Mensajes Institucionales o Propaganda: Guía para no cruzar la línea
Te llega el borrador del comunicado y lo sabes. Sientes esa incomodidad al leerlo.
Adjetivos desbordados. Elogios al titular. Cifras sin contexto. Una narrativa diseñada no para informar, sino para adular. Tu primer impulso es obedecer, pero una voz interna te advierte que estás a punto de cruzar una línea peligrosa.
Esa línea separa la comunicación institucional del burdo panfleto. Y tu trabajo es defenderla.
La confusión fundamental: Rol vs. Persona
El problema nace de una confusión de origen. Muchos creen que la comunicación de una dependencia consiste en promover a la persona que la dirige. Es un error garrafal.
Tu rol no es ser el publicista de un individuo. Tu rol es gestionar los estímulos de una institución. La institución es permanente; las personas son transitorias. Cuando comunicas desde el ego del funcionario, debilitas la gobernanza y la confianza pública.
La comunicación institucional se enfoca en el QUÉ (la acción, el resultado, el beneficio para el ciudadano). La propaganda se obsesiona con el QUIÉN (el líder, el director, el secretario).
El impacto real de los estímulos
Cada boletín, cada publicación, cada declaración es un estímulo que envías a la sociedad. La pregunta es: ¿qué percepción estás construyendo con ellos?
- Estímulos de propaganda: Generan cinismo y desconfianza. El ciudadano no es tonto; sabe cuándo le están vendiendo algo en lugar de informarle. El resultado es ruido y desconexión.
- Estímulos institucionales: Construyen legitimidad y coherencia. Se centran en datos, hechos y el impacto directo en la vida de las personas. Generan autoridad y confianza.
La propaganda busca aplausos. La comunicación busca entendimiento y acción.

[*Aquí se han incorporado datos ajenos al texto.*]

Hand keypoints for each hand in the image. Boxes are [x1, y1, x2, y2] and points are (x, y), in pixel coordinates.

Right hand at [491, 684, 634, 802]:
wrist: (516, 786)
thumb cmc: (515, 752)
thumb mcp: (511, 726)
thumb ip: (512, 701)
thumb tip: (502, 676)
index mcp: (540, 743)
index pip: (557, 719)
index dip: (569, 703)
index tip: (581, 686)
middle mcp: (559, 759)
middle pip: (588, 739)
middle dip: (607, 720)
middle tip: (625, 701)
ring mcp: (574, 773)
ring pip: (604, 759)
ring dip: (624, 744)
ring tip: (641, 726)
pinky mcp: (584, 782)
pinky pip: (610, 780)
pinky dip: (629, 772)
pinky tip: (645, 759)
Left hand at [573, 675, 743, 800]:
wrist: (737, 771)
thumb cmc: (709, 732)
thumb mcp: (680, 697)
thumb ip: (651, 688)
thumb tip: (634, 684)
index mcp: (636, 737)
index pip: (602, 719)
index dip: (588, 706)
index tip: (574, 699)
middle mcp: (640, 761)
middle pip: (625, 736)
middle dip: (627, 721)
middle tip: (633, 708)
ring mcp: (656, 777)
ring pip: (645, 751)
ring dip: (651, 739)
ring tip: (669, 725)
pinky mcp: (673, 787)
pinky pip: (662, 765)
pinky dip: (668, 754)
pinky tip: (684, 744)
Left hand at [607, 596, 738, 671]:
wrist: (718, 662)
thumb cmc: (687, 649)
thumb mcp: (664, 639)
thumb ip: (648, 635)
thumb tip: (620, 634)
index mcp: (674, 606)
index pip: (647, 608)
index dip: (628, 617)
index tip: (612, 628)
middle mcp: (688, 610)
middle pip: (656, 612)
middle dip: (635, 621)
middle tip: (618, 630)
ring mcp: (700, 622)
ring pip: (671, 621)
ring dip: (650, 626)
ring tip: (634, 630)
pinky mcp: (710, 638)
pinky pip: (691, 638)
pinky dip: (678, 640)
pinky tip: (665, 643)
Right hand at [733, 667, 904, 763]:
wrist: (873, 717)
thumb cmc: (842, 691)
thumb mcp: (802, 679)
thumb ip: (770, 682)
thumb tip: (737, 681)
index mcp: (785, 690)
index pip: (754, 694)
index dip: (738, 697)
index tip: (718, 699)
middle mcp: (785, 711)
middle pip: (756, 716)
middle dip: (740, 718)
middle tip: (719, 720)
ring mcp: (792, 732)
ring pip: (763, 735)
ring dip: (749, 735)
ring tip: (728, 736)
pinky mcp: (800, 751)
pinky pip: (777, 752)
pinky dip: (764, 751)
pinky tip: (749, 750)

Usar recursos públicos para pulir un ego no es comunicación estratégica. Es una falta de respeto al ciudadano y una perversión de la función pública. Y si lo permites, eres cómplice.

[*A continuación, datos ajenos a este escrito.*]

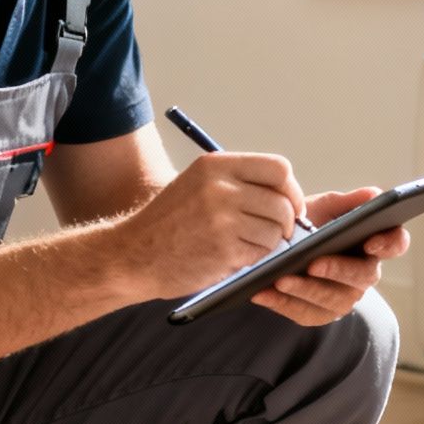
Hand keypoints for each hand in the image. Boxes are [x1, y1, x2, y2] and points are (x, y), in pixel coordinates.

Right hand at [122, 152, 306, 300]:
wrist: (132, 255)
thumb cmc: (169, 223)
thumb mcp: (197, 185)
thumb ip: (237, 182)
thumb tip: (287, 193)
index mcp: (215, 166)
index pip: (278, 168)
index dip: (290, 190)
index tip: (289, 205)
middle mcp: (219, 186)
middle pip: (283, 202)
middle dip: (287, 222)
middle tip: (276, 233)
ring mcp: (222, 218)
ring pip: (276, 230)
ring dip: (269, 243)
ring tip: (245, 245)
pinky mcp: (224, 249)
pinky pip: (262, 252)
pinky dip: (254, 258)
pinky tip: (233, 257)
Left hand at [251, 187, 408, 326]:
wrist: (279, 246)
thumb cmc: (309, 224)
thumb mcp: (324, 208)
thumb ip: (348, 202)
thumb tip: (373, 195)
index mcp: (373, 243)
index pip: (395, 243)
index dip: (389, 244)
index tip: (370, 242)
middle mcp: (364, 273)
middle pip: (364, 276)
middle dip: (338, 270)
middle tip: (313, 264)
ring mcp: (344, 297)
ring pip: (333, 299)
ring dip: (306, 290)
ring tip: (280, 279)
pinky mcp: (320, 314)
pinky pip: (304, 313)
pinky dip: (282, 303)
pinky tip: (262, 292)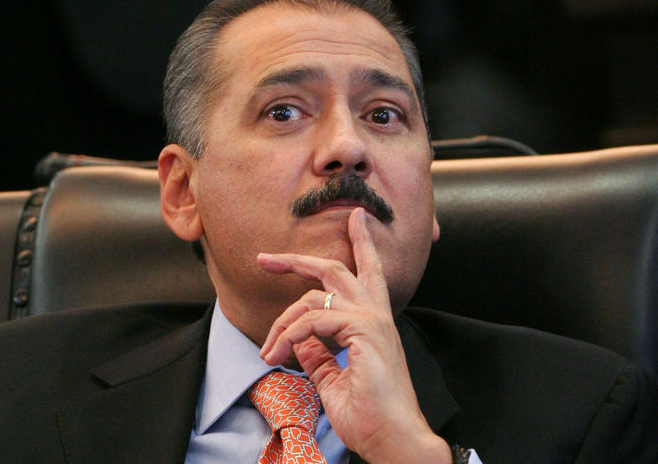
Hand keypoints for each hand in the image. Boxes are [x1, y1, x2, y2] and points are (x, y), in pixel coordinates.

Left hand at [257, 208, 451, 463]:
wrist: (392, 439)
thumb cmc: (369, 415)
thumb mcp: (333, 380)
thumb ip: (319, 356)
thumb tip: (300, 340)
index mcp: (373, 322)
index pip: (366, 272)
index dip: (361, 243)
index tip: (356, 219)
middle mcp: (375, 313)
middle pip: (335, 268)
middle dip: (297, 259)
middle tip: (265, 258)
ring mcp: (371, 319)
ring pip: (316, 294)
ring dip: (283, 320)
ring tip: (267, 350)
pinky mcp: (363, 330)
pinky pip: (313, 319)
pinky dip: (289, 334)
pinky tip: (278, 352)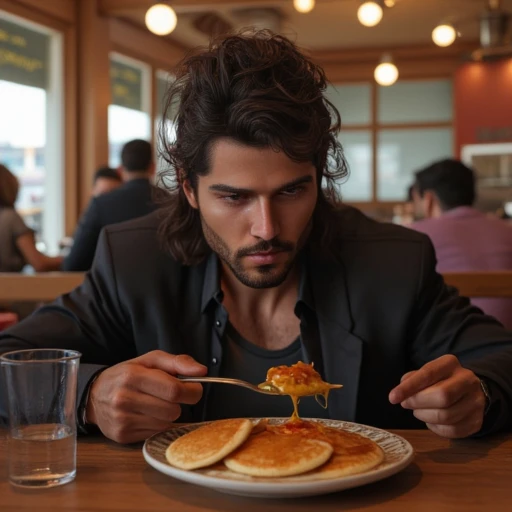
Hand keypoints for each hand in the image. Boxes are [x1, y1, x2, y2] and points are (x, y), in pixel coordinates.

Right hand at [86, 351, 206, 442]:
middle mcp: (125, 399)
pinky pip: (155, 433)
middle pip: (172, 410)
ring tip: (156, 404)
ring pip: (166, 423)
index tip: (194, 389)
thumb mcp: (151, 360)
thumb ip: (178, 362)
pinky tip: (146, 415)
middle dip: (179, 403)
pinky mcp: (122, 435)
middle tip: (171, 396)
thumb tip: (202, 371)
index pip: (174, 390)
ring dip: (168, 414)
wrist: (94, 395)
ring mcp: (122, 419)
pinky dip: (157, 424)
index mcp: (133, 376)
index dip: (192, 391)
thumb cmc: (128, 374)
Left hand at [389, 355, 485, 438]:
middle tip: (406, 404)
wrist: (469, 390)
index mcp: (450, 364)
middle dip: (418, 403)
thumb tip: (402, 391)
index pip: (428, 374)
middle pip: (442, 396)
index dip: (409, 387)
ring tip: (418, 411)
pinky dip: (436, 428)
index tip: (392, 397)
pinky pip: (453, 430)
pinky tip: (430, 421)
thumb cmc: (440, 380)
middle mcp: (467, 380)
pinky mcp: (477, 421)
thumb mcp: (426, 373)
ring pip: (447, 416)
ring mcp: (476, 401)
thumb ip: (412, 379)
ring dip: (425, 417)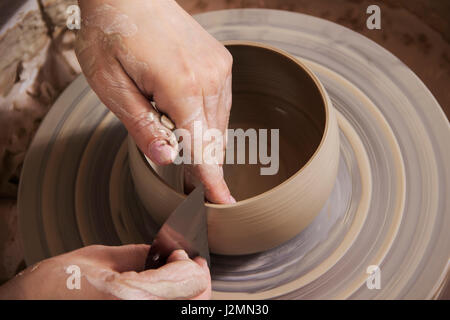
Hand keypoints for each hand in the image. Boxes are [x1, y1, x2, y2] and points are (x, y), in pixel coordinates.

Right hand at [0, 245, 210, 299]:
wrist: (28, 309)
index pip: (193, 278)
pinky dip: (172, 302)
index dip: (188, 259)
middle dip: (192, 276)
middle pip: (199, 300)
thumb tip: (170, 250)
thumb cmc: (51, 287)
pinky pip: (169, 314)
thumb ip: (143, 254)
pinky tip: (153, 291)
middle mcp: (142, 317)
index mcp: (132, 298)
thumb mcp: (99, 258)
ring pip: (190, 310)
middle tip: (175, 261)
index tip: (175, 250)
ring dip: (185, 291)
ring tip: (163, 276)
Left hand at [75, 0, 234, 203]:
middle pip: (212, 138)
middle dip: (202, 164)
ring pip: (218, 122)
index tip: (223, 203)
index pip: (201, 145)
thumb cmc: (112, 34)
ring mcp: (219, 68)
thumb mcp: (112, 85)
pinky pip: (220, 104)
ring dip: (201, 140)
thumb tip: (168, 158)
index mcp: (181, 85)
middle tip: (187, 186)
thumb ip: (142, 125)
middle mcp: (209, 77)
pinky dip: (206, 120)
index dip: (211, 178)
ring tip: (175, 139)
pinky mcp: (220, 63)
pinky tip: (186, 116)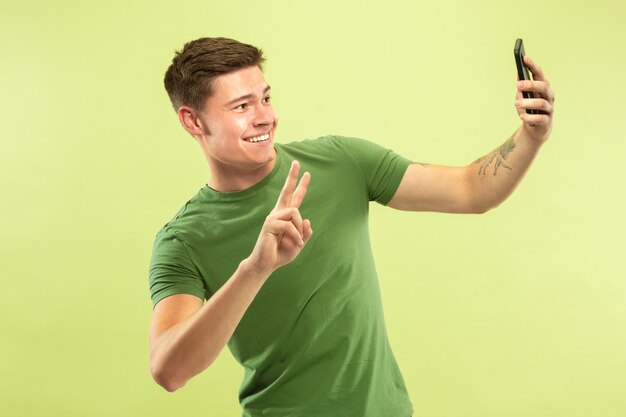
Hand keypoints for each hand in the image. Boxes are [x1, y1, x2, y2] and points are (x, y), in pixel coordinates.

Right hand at [245, 161, 312, 277]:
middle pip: (286, 191)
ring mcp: (272, 217)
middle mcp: (278, 213)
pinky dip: (296, 236)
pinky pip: (289, 225)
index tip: (306, 173)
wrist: (265, 264)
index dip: (300, 185)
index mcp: (285, 216)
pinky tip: (295, 244)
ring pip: (294, 212)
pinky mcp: (269, 224)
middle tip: (297, 163)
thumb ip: (304, 233)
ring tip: (297, 242)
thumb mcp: (299, 243)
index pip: (294, 197)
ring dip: (299, 230)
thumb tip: (307, 219)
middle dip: (293, 177)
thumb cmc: (280, 254)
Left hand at [514, 55, 555, 142]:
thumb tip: (519, 72)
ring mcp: (549, 108)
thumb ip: (522, 86)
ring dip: (527, 102)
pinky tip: (522, 117)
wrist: (535, 129)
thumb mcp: (523, 96)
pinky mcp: (547, 121)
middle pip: (543, 87)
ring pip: (541, 103)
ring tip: (515, 104)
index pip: (539, 74)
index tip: (524, 58)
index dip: (532, 66)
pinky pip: (540, 118)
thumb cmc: (529, 109)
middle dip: (531, 84)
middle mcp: (548, 96)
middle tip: (518, 84)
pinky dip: (530, 117)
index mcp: (543, 87)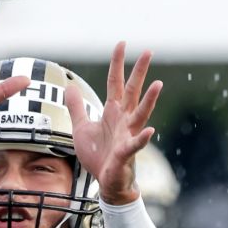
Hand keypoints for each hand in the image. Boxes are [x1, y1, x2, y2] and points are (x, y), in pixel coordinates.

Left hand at [64, 41, 163, 204]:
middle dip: (139, 71)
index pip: (114, 82)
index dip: (117, 63)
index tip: (121, 43)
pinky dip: (142, 138)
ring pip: (140, 114)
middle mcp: (123, 120)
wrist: (107, 183)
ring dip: (149, 100)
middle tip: (148, 51)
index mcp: (112, 112)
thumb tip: (69, 86)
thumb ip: (76, 107)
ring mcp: (127, 135)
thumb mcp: (81, 127)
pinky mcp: (126, 153)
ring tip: (158, 84)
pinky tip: (150, 131)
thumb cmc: (98, 156)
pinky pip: (135, 144)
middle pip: (132, 91)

El filtro de la coherencia: Tres preguntas clave
Sé la presión que enfrentas. El "así lo quiere el jefe" es una fuerza poderosa. Pero tu responsabilidad profesional es mayor. Antes de publicar cualquier mensaje, aplícale este filtro de tres preguntas.
Sé honesto en tus respuestas. Esta es tu herramienta para defender la estrategia.
El Filtro Definitivo
- ¿A quién sirve este mensaje? Si la respuesta principal es "al titular", el mensaje es propaganda. Debe servir, en primer lugar, al ciudadano, proveyendo información útil y relevante.

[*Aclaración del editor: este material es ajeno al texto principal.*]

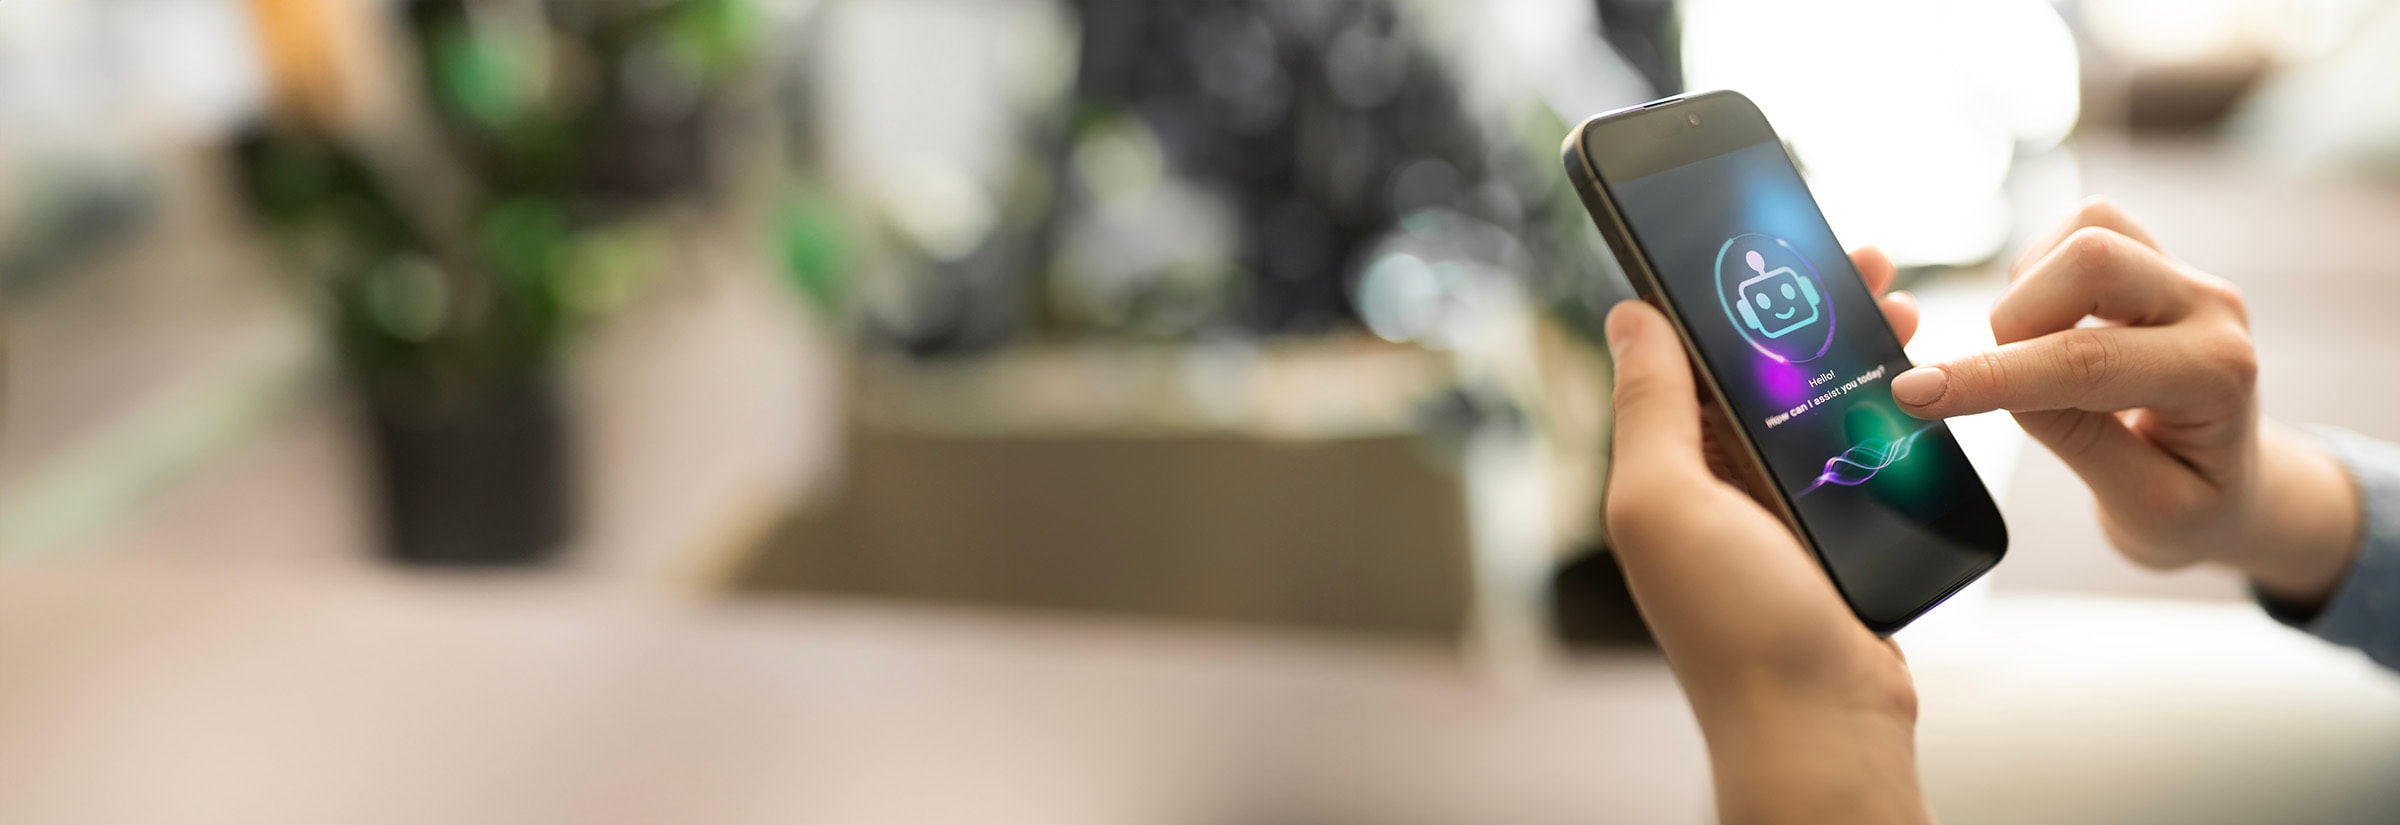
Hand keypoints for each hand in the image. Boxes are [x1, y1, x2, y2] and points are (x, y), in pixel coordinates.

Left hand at [1603, 249, 1928, 824]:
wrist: (1824, 726)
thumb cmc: (1736, 627)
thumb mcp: (1665, 502)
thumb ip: (1648, 409)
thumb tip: (1629, 315)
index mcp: (1663, 471)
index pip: (1684, 356)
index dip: (1723, 294)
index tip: (1769, 237)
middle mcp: (1713, 488)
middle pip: (1759, 370)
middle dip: (1808, 309)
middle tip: (1866, 262)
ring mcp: (1776, 512)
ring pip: (1813, 402)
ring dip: (1854, 350)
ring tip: (1903, 308)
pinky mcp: (1833, 535)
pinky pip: (1855, 451)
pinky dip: (1883, 409)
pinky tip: (1917, 381)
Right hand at [1889, 199, 2359, 605]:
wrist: (2233, 483)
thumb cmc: (2192, 502)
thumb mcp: (2142, 508)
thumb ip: (2074, 437)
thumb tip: (1991, 383)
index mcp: (2217, 376)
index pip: (2086, 362)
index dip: (1991, 375)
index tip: (1915, 393)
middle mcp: (2209, 308)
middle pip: (2093, 257)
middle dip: (2017, 317)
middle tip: (2002, 378)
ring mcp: (2183, 276)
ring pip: (2086, 231)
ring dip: (2029, 291)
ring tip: (2036, 356)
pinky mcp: (2154, 259)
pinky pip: (2082, 229)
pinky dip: (2039, 273)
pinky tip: (2049, 327)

- ¿Qué acción o resultado concreto comunica? Si está lleno de adjetivos ("histórico", "trascendental", "extraordinario") pero pobre en verbos y datos (se construyó, se entregaron, se redujo en un X%), es propaganda.
- Si eliminas el nombre y cargo del titular, ¿el mensaje sigue teniendo valor? Si la respuesta es no, has construido un monumento a la vanidad, no un puente de comunicación con la sociedad.
Tu labor va más allá de redactar o difundir. Eres un gestor de la percepción pública y un custodio de la credibilidad institucional.
No eres un difusor de vanidades. Eres un estratega de la confianza. Actúa como tal.